John "Bud" George Domagata, 1LT
First Lieutenant John “Bud” Domagata began his service in Vietnam in January of 1968 as a transportation specialist, at the civilian port, at Saigon. However, his three year tour would take him from the streets of Saigon during the Tet offensive, across the globe to jungle training in Panama. Bud also served as a forward observer attached to the ARVN [Army of the Republic of Vietnam] and 101st Airborne Division. Domagata worked closely with Vietnamese civilians and military throughout his tour. In this interview, Bud recounts his varied experiences in Vietnam and in OCS, Officer Candidate School, during 1967-1970. He also describes his return home to an increasingly hostile public during the 1970’s.
Bud was born on September 13, 1947, in Chicago. His family moved to the then unincorporated Downers Grove. He attended Downers Grove High School and graduated in 1965. He attended college for a year a half before leaving in 1967. As soon as he left school, he was notified to go in for a physical. Shortly afterwards, when working in a transportation company, he received his draft card in July of ’67. Coming from a family with a storied past of service, he had no second thoughts about enlisting, personally calling it his duty. He would first enlist for three years as a transportation specialist. He deployed in January of 1968 and served in the 125th Transportation Command, as a Port Authority in Saigon. After six months, he received orders for OCS and returned to the United States for training as an artillery officer at Fort Sill, Oklahoma. After finishing his training, he was sent to Panama for jungle training and then back to Vietnam.

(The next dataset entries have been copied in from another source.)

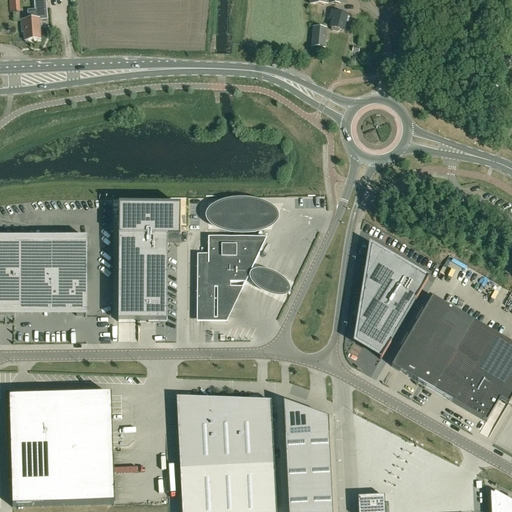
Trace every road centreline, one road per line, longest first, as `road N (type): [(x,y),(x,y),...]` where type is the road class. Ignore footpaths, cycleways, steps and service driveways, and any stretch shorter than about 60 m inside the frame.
road 1 (unclassified): [(276,352),(0,358)]
road 2 (unclassified): [(332,370),(354,210),(373,163)]
road 3 (unclassified): [(355,157),(334,227),(276,352)]
road 4 (unclassified): [(511,469),(332,370)]
road 5 (secondary): [(0,92),(170,70)]
road 6 (secondary): [(170,70),(0,72)]
road 7 (track): [(387,75),(511,47)]
road 8 (secondary): [(290,82),(244,70),(170,70)]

Bud joined the 27th Artillery Division, 5th Battalion. Because of his experience working with the Vietnamese in Saigon, he was assigned to a company of the ARVN, offering a unique experience of Vietnam through the lives of the Vietnamese. His tour with the ARVN and then with the 3rd/506th of the 101st Airborne would take him from the mountains and flatland jungle to cities and Blues clubs. His experience as a forward observer showcases the intense work demanded by all on the frontlines in Vietnam. He ended his tour in Vietnam as an air observer with the 183rd Aviation Company, Reconnaissance Airplane Company. He would fly with the 183rd until he was discharged in 1970.
Upon his return to the United States, Domagata experienced an increased disdain for veterans among his peers and family. At college, he was encouraged by fellow Vietnam veterans to hide that he was a veteran and avoid acting like one. Some family members even ridiculed his service. Over the next fifteen years, Bud would not share his feelings or stories with anyone about his service. It wasn’t until he was sought out by fellow veterans that he finally opened up. Bud states that he has no memory of combat at all and has difficulty recalling with whom he served. He is currently a member of his local VFW post and attends reunions regularly. He is active in his community and especially with the VFW post, helping to ensure that younger veterans feel welcome.
Today, Bud speaks highly of his military service stating that the leadership experiences helped him throughout his career as a car insurance salesman, as well as helping him make decisions in his personal life. He credits his wife and his faith. His story is a reminder of the broad and unique experience of those who served in Vietnam. Bud refers to the service of himself, and his family before him, as patriotism.